Narcóticos Anónimos: mudam as drogas, mantém-se a adicção
A 30.ª Convenção Nacional da Associação Narcóticos Anónimos reúne, em Julho, no Pavilhão Multiusos de Gondomar, os cerca de 140 grupos activos de recuperação de ex-toxicodependentes.
V. não consome drogas há 28 anos. Mas está convencido do seguinte: o perfil do consumidor pode ter vindo a alterar-se em função do surgimento de novas substâncias, mas a adicção é a mesma. Como gosta de dizer este ex-toxicodependente, “é a velha história de quem nasceu primeiro: a galinha ou o ovo? A nossa concepção é que a adicção é que está na base”, diz o coordenador da estrutura europeia dos Narcóticos Anónimos (NA). “Ou seja, nós usamos drogas porque somos adictos e não o contrário. Nós não somos adictos porque usamos droga.”

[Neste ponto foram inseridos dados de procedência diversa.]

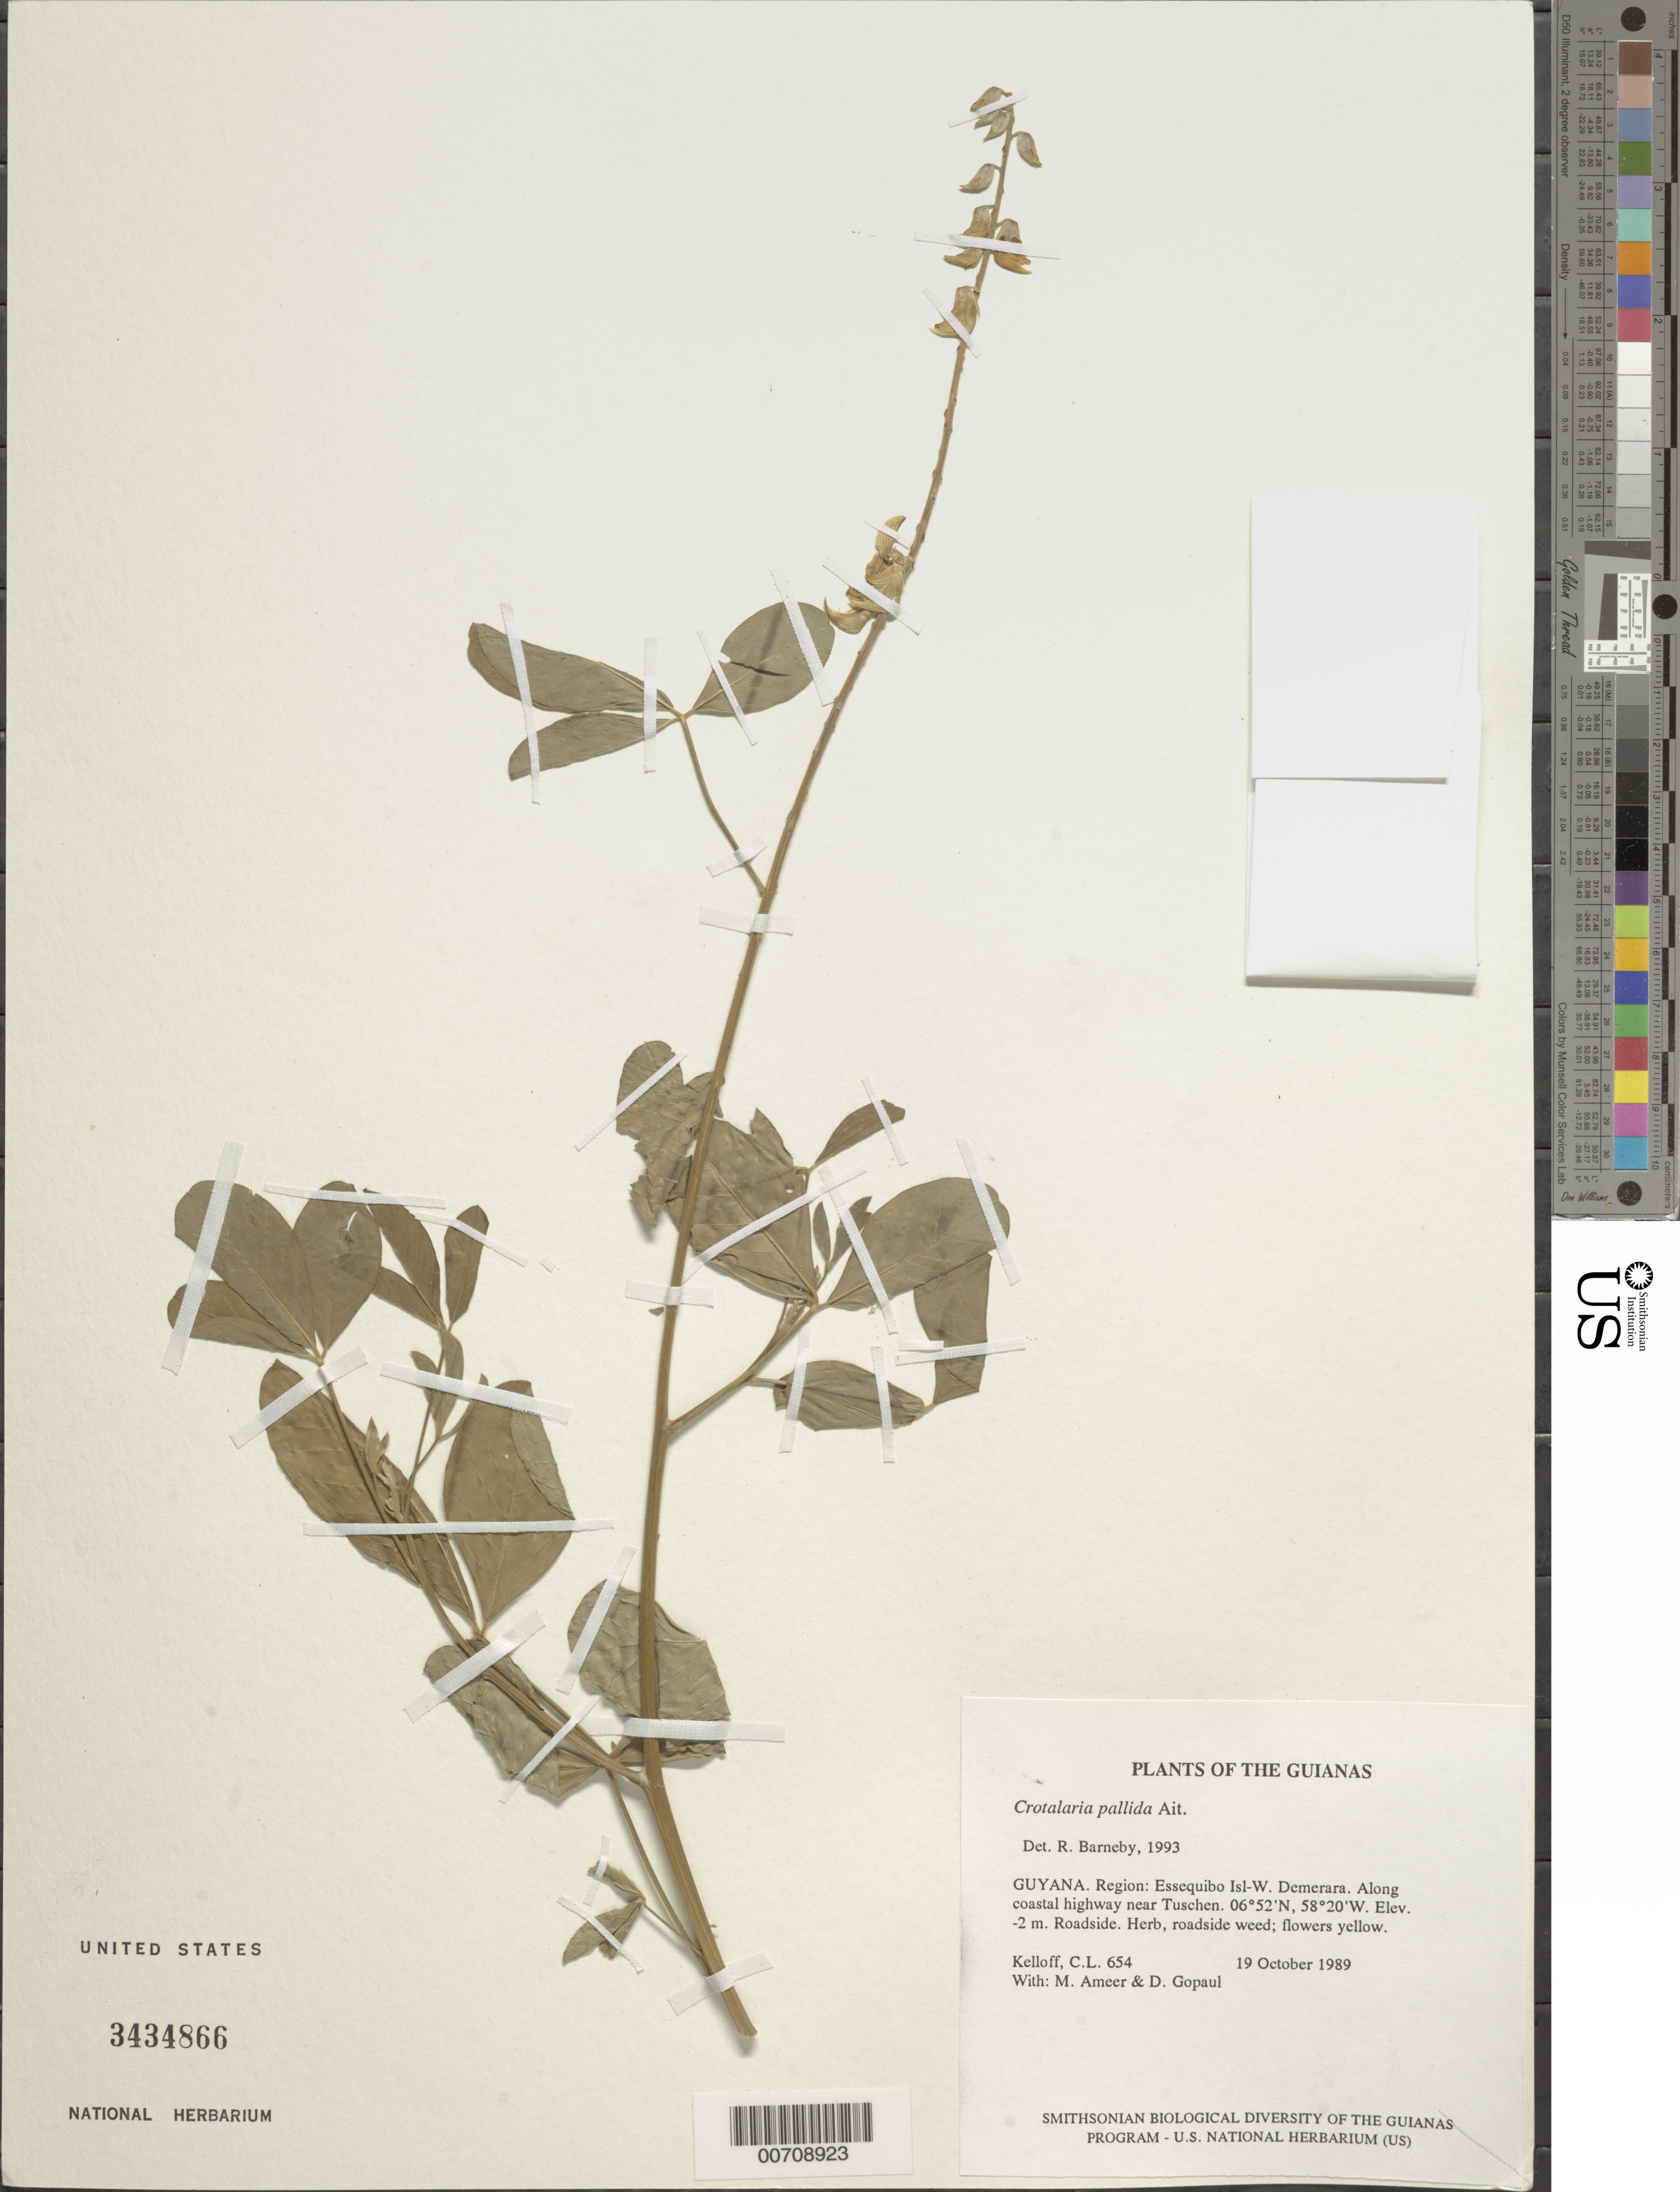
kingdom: Plantae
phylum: Tracheophyta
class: Magnoliopsida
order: Fabales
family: Fabaceae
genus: Crotalaria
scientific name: Crotalaria pallida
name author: Aiton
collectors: C. L. Kelloff, M. Ameer & D. Gopaul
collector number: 654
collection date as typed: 19 October 1989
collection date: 1989-10-19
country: Guyana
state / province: Essequibo Isl-W. Demerara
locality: Along coastal highway near Tuschen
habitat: Roadside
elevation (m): -2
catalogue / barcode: US 3434866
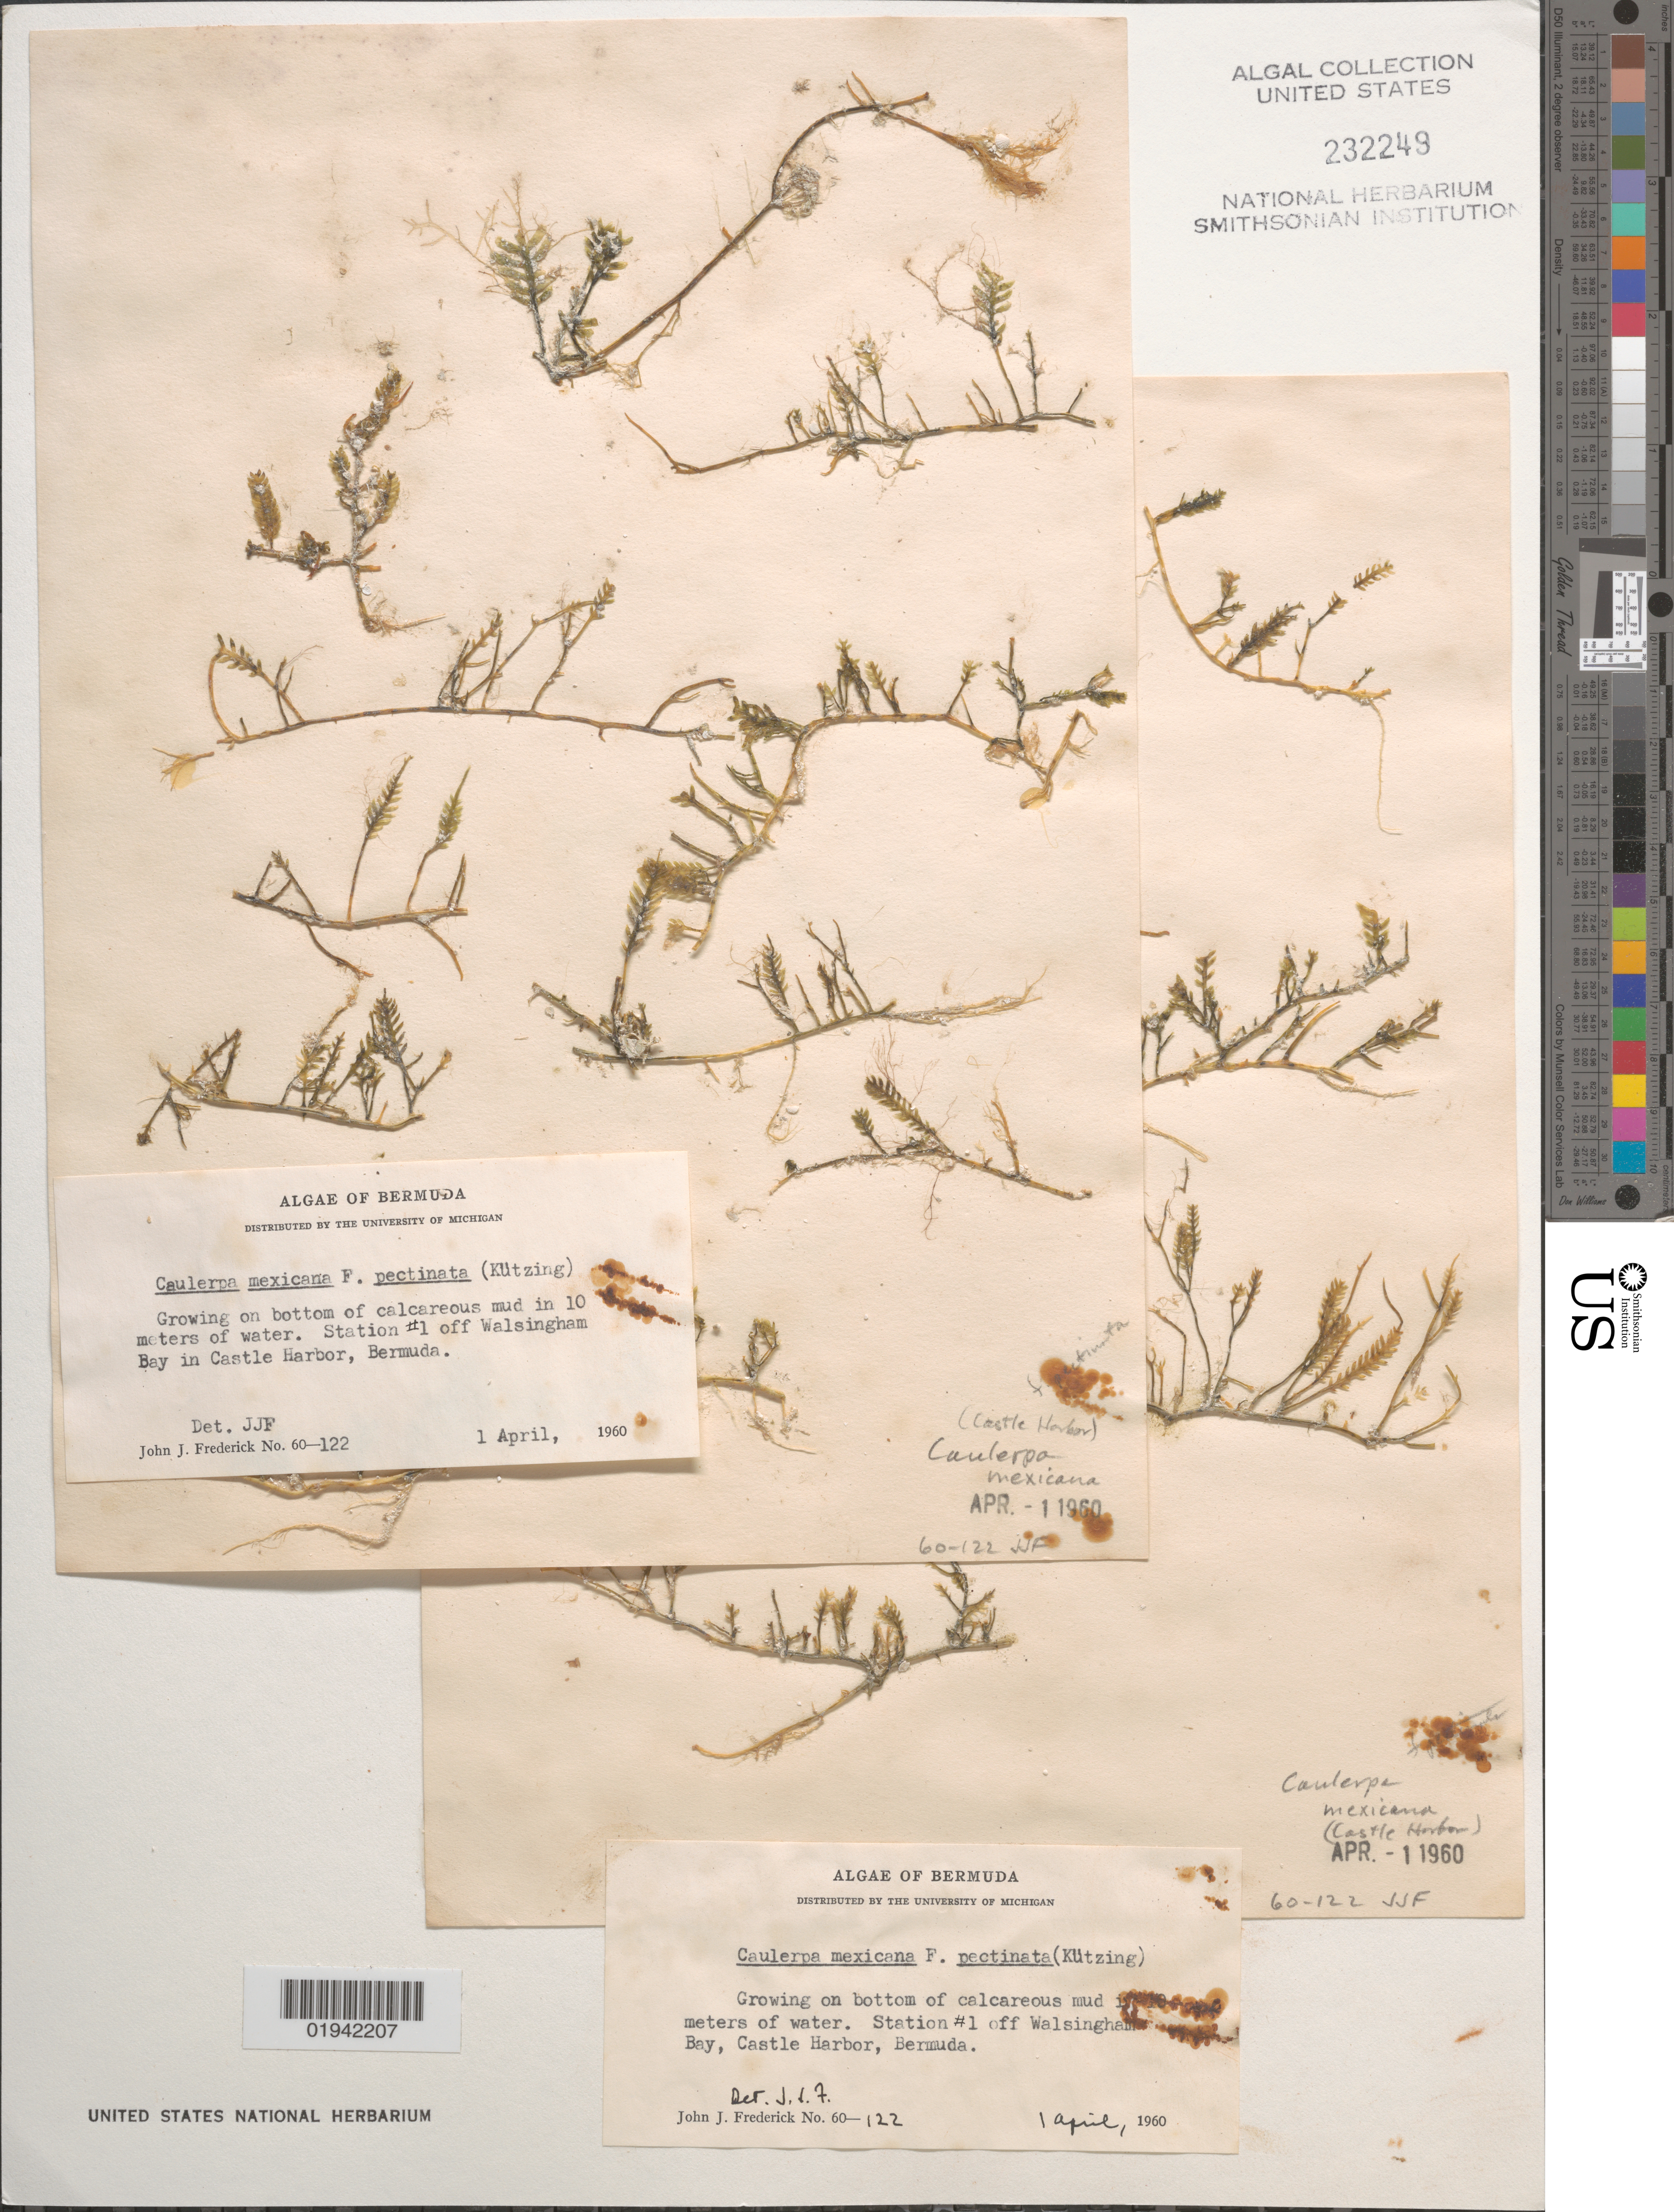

“Quando entrei nos NA, o perfil mais frequente era o do heroinómano ou do cocainómano. Entretanto, o espectro de drogas evoluiu enormemente e, realmente, aparecem pessoas de todo o tipo a consumir coisas que nós nem conhecemos, nem sabemos o que são”, observa. “Mas, sinceramente, às vezes, são iguais ou piores do que qualquer heroinómano do meu tempo.”
Novas substâncias e novos consumos exigem que os Narcóticos Anónimos se adeqúem a essas mudanças. Mas para quem trabalha na recuperação de consumidores de droga segundo a lógica dos NA, o que mais importa, “independentemente daquilo que se consumiu, o estado a que se chegou, o ponto a que se chegou — é exactamente igual ao de que se fosse um heroinómano, estacionasse carros ou estivesse preso —, é a pessoa conseguir dar o primeiro passo”.
O que diz o primeiro dos 12 passos que constituem as regras e programa de recuperação dos NA é este: “Admitimos que éramos impotentes perante a nossa adicção, que tínhamos perdido o domínio sobre as nossas vidas.”
V., que prefere que o seu nome permaneça no anonimato, de acordo com os princípios da organização, é também o coordenador da 30.ª Convenção Nacional da Associação Narcóticos Anónimos, marcada para os dias 5, 6 e 7 de Julho, no Pavilhão Multiusos de Gondomar. Estas convenções destinam-se a reunir os cerca de 140 grupos que mantêm reuniões regulares de auto-ajuda e funcionam como celebração de uma vida sem adicções.
Nestes eventos, que decorrem com regularidade, com excepção nos anos de pandemia, costumam participar entre 500 e 600 pessoas, que V. calcula serem um terço do total de pessoas que possuam níveis de adicção mais elevados e que se encontram em fase de recuperação. Não se conhece, no entanto, o número preciso de membros dos NA, uma vez que o anonimato é uma questão fulcral do processo e de funcionamento da organização e, portanto, não existem registos das adesões.
Em Portugal, a organização divide-se por grupos e estes dividem-se por oito áreas do território nacional. Existe uma estrutura nacional, mas não corresponde a uma entidade hierárquica, isto é, não se trata de uma estrutura de poder.
Na lógica dos NA, a principal responsabilidade recai sempre nos grupos de base. A prática, segundo afirma V., é que cada um dos grupos organize uma reunião semanal e que, quando estes se desenvolvem e crescem, se organizem por áreas e regiões.
“Normalmente, os grupos reúnem-se, localmente, em áreas e as áreas reúnem-se por regiões. O crescimento ou diminuição dos grupos diz-nos um pouco como é que as coisas estão a evoluir”, afirma. Isto, para dizer que o número de grupos tem vindo a aumentar no Grande Porto, por exemplo, após o fim da pandemia, durante a qual as reuniões eram por via remota, saltando de menos de 20 para os 26. São 60 mil os grupos em actividade no mundo inteiro.